### [Document text]
- - - - - - -

Hypomagnesemia is also common in leptospirosis patients with AKI from magnesium wasting [28]. One experimental study also reported renal magnesium wasting secondary to decreased NKCC2 on the apical membrane of mTAL [27]. Accordingly, hypomagnesemia and hypophosphatemia caused by hypermagnesuria and hyperphosphaturia, respectively, should be closely monitored during the course of leptospirosis infection. Hypomagnesemia from tubular dysfunction in leptospirosis may cause dramatic changes in magnesium homeostasis, which needs substantial amounts of magnesium replacement, especially in patients with myalgia, lethargy, and arrhythmias. On the other hand, rapid correction of hypomagnesemia may cause unintentionally increase circulating magnesium levels because leptospirosis may contribute to AKI, which may decrease magnesium clearance. Likewise, severe hypophosphatemia (defined as serum phosphate <1.5 mg/dL) from proximal tubulopathy may contribute to metabolic encephalopathy and myopathy. Accordingly, as the authors’ experience, serum magnesium and phosphate levels should be evaluated every 3–5 days and 1–2 days, respectively, particularly in severe leptospirosis.

Interestingly, leptospirosis-related AKI occasionally requires supportive renal replacement therapy in the acute phase of infection. The kidneys may fully recover after the complete course of early antimicrobial therapy. Effective treatment of leptospirosis reversed tubular dysfunction in an in vitro study [27]. Leptospirosis patients also have more favorable outcomes with non-oliguric than with oliguric AKI [17].

1.2. Leptospirosis with Systemic Inflammatory Response Syndrome (SIRS)

Severe leptospirosis is complicated by sepsis and septic shock [29,30]. In the early phase, leptospirosis is related to an overwhelming activation of inflammasomes and proinflammatory cytokines, causing kidney inflammation and subsequent damage. Leptospira can be found in the proximal tubular cells at day 10 of the infection, and it can subsequently be found in the tubular lumen at day 14 of the infection [31]. Its antigens are also found in the proximal tubular cells, macrophages, and the interstitium [32].

The outer membrane proteins (OMPs) of Leptospira contain antigenic and virulent compounds, including lipoproteins, lipopolysaccharides (LPS), and peptidoglycans, which determine the host responses. In animal models of sepsis, LPS or endotoxin cause detrimental effects to the host [33,34]. Leptospira LPS, located on the OMP, appear to be the major antigens that affect immunity to Leptospira and believe its functions relevant to host–pathogen interactions which determine virulence and pathogenesis. To elucidate the mechanisms of tubule-interstitial injury caused by Leptospira, the Leptospiral OMPs were extracted on cultured mouse renal epithelial cells, which showed the expression of a variety of genes related to tubular cell injury and inflammation [35]. The Leptospiral OMPs activate nuclear transcription factor kappa B (NF-KB), activator protein-1, and several downstream genes expressed in the medullary thick ascending limb cells [35]. LipL32, a major pathogenic lipoprotein on the OMP, induces tubulointerstitial nephritis-mediated gene expression in mouse proximal tubular cells and is a prominent immunogen during leptospirosis infection in humans [36]. In addition, LipL32 is a hemolysin that causes hemolysis of erythrocytes during Leptospira infection [37], and it directly affects proximal tubular cells by substantially increasing the gene and protein expression of several pro-inflammatory cytokines, including inducible nitric oxide (iNOS), monocyte chemoattractant protein-1 (MCP-1), and tumor necrosis factor-α (TNF-α). Therefore, the identification of novel OMPs of the Leptospira should remain a primary focus for increasing knowledge of leptospirosis pathogenesis and treatment.

- - - - - - -

### [Supplied information]
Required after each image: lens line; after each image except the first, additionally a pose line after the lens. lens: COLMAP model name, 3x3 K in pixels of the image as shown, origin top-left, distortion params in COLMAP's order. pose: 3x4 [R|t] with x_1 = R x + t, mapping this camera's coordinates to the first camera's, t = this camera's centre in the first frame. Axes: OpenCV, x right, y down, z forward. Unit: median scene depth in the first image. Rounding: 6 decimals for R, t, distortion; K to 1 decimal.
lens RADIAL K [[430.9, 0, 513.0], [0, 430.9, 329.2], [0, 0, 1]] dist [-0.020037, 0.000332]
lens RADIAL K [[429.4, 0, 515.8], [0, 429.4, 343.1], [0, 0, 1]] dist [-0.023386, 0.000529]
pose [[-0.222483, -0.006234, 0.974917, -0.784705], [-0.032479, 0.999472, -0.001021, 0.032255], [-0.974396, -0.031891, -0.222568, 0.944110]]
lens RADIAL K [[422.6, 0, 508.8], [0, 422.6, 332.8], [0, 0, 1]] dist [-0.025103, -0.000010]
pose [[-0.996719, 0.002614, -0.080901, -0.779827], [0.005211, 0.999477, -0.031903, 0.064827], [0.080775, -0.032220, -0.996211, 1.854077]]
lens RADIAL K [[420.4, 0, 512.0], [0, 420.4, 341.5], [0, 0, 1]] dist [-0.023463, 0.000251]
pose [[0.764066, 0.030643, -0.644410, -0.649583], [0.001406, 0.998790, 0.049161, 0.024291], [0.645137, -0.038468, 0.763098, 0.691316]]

- - - - - - -

### [Tasks to perform]
(1) Translate this sentence from the leptospirosis text into Spanish: "The kidneys may fully recover after the complete course of early antimicrobial therapy."
(2) Return the leptospirosis text verbatim from "Interestingly, leptospirosis-related AKI" to "Response Syndrome (SIRS)".

### [Answers in order]
(1) Los riñones pueden recuperarse por completo tras el ciclo completo de tratamiento antimicrobiano temprano.

(2)
Interestingly, leptospirosis-related AKI occasionally requires supportive renal replacement therapy in the acute phase of infection. The kidneys may fully recover after the complete course of early antimicrobial therapy. Effective treatment of leptospirosis reversed tubular dysfunction in an in vitro study [27]. Leptospirosis patients also have more favorable outcomes with non-oliguric than with oliguric AKI [17].

1.2. Leptospirosis with Systemic Inflammatory Response Syndrome (SIRS)